[Excerpt Boundary: Start]
Dear all,
On a local dovecot cluster currently hosting roughly 2.1TB of data, using Solr as its FTS backend, we now have 256GB of data in Solr, split in 12 shard (to which replication adds 256GB of data through 12 additional cores).
I'm now trying to see if we can optimize that data. Looking at one core at random (22G), I see that the data is split mostly between
- .pos files: 12G
- .tim files: 4.2G
- .doc files: 3.8G
- .cfs files: 1.8G
Looking around a bit, I found https://lucene.apache.org/core/6_2_0/core/org/apache/lucene/codecs/lucene50/... (which is unfortunately a bit outdated I think) that explains each file content:
- .tim: Term Dictionary
- .tip: Term Index
- .doc: Frequencies and Skip Data
- .pos: Positions
- .pay: Payloads and Offsets
So clearly the file naming convention have changed, but still if .pos is really position information ("lists of positions that each term occurs at within documents."), this sounds rather useless for the dovecot integration.
Looking at Solr documentation on search
(https://solr.apache.org/guide/8_6/the-standard-query-parser.html) it
seems that position aware query are written as "term1 term2"~[0-9]+
.
[Excerpt Boundary: End]
[Data Boundary: Start]
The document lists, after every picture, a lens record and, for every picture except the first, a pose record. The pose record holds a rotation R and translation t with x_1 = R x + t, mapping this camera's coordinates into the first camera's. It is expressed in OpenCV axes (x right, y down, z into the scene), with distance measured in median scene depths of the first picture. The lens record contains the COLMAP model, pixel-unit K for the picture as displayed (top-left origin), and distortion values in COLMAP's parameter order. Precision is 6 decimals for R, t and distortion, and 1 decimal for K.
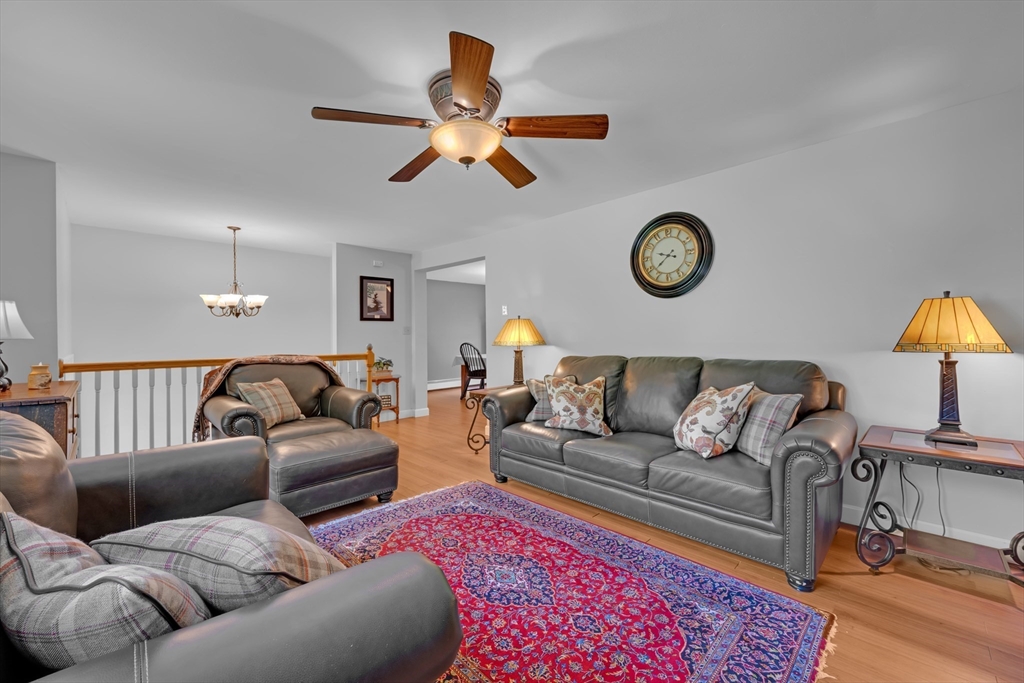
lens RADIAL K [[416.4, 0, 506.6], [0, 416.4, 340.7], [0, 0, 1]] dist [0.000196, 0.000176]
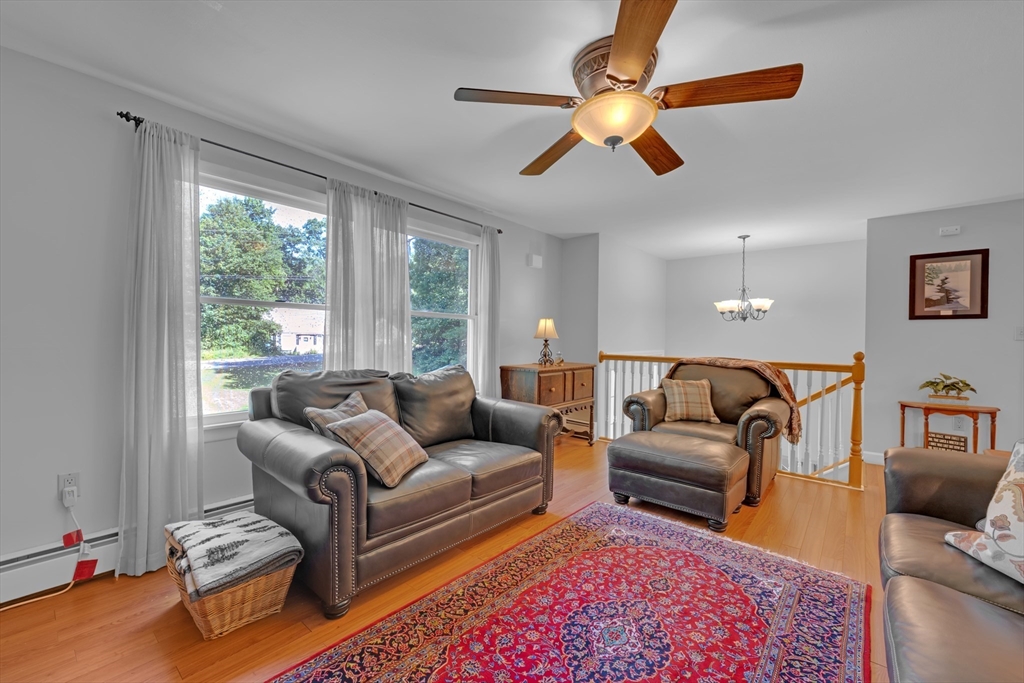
[Data Boundary: End]
*Assigned task 1*. In the post about Solr index size, why does the writer single out the .pos files as a target for optimization? Answer in one to three sentences.
*Assigned task 2*. Continue the post about Solr index size from where it stops.

*Written response 1*. In the 22G core the writer sampled, the .pos files take up 12G, the largest share of the data. According to the Lucene page the writer found, these files hold only the positions at which each term occurs within documents, which the writer thinks sounds rather useless for the dovecot integration.

*Written response 2*.
Looking at the dovecot code
(https://github.com/dovecot/core/blob/master/src/plugins/fts-solr/fts-backend...),
I don't see this kind of query being made, ~
only being used for fuzzy
search.
Has anyone ever tried to set omitTermFreqAndPositions or omitPositions to true for the text fields in the Solr Schema? It sounds that this could improve a lot the disk space used by Solr without losing any feature. The only thing I'm not too clear about is the "autoGeneratePhraseQueries" which is enabled in https://github.com/dovecot/core/blob/master/doc/solr-schema-7.7.0.xml.
Thanks in advance, Vincent Brillault
PS: I have attached the schema we are using for completeness. It's based on the one in the dovecot repo, with a bit of simplification for headers that don't really require as much massaging.